Several opposition parties, including the Democratic Action Party (DAP) and Parti Keadilan Rakyat (PKR) have spoken out against the ISA. Many of them have leaders or prominent members who were held under the ISA, such as Lim Kit Siang, Karpal Singh and Lim Guan Eng of the DAP, and Anwar Ibrahim of the PKR. Previously in the 1960s, the law had been denounced by such opposition leaders as Tan Chee Khoon, who said:
This infernal and heinous instrument has been enacted by the Alliance Government at a time when the emergency was supposed to be over. Then it promptly proceeds to embody all the provisions of the Emergency Regulations which during the Emergency had to be re-enacted every year, but now it is written into the statute book ad infinitum…
However, several politicians from the Barisan Nasional coalition, including its largest component party, the United Malays National Organisation (UMNO or Umno), that has governed Malaysia since independence have also criticised the ISA. The fifth Prime Minister of Malaysia, Abdullah Ahmad Badawi, went on the record in 1988 to state “If we want to save Malaysia and Umno , Dr Mahathir must be removed. He uses draconian laws such as the Internal Security Act to silence his critics.” The year before, he had also stated “Laws such as the Internal Security Act have no place in modern Malaysia. It is a draconian and barbaric law.” In 2003 when he became Prime Minister, however, Abdullah called the ISA “a necessary law,” and argued “We have never misused the Internal Security Act. All those detained under the Internal Security Act are proven threats to society.”
Prior to becoming Prime Minister, Mahathir had also adhered to a critical view of the ISA. In 1966, when Mahathir spoke out in support of the Internal Security (Amendment) Bill 1966 as a backbencher, he stated that “no one in his right senses like[s] the ISA. It is in fact a negation of all the principles of democracy.”

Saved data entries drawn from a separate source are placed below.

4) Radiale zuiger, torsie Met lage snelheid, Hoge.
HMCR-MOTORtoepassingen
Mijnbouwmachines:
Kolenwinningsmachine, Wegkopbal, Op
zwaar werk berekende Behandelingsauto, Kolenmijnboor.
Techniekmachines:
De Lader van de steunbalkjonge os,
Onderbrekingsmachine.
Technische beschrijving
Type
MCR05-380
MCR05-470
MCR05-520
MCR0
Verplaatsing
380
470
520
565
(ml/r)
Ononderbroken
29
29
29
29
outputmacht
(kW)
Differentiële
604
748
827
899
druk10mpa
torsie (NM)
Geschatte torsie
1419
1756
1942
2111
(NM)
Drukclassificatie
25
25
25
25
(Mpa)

The United States government has criticised the Malaysian government for implementing the ISA several times, most recently in 2001, when President George W. Bush said “The Internal Security Act is a draconian law. No country should any longer have laws that allow for detention without trial.” In 2004, however, Bush reversed his stance and claimed “We cannot simply classify Malaysia’s Internal Security Act as a draconian law.”, likely due to the events of September 11, 2001, and Bush’s own subsequent creation of the PATRIOT Act.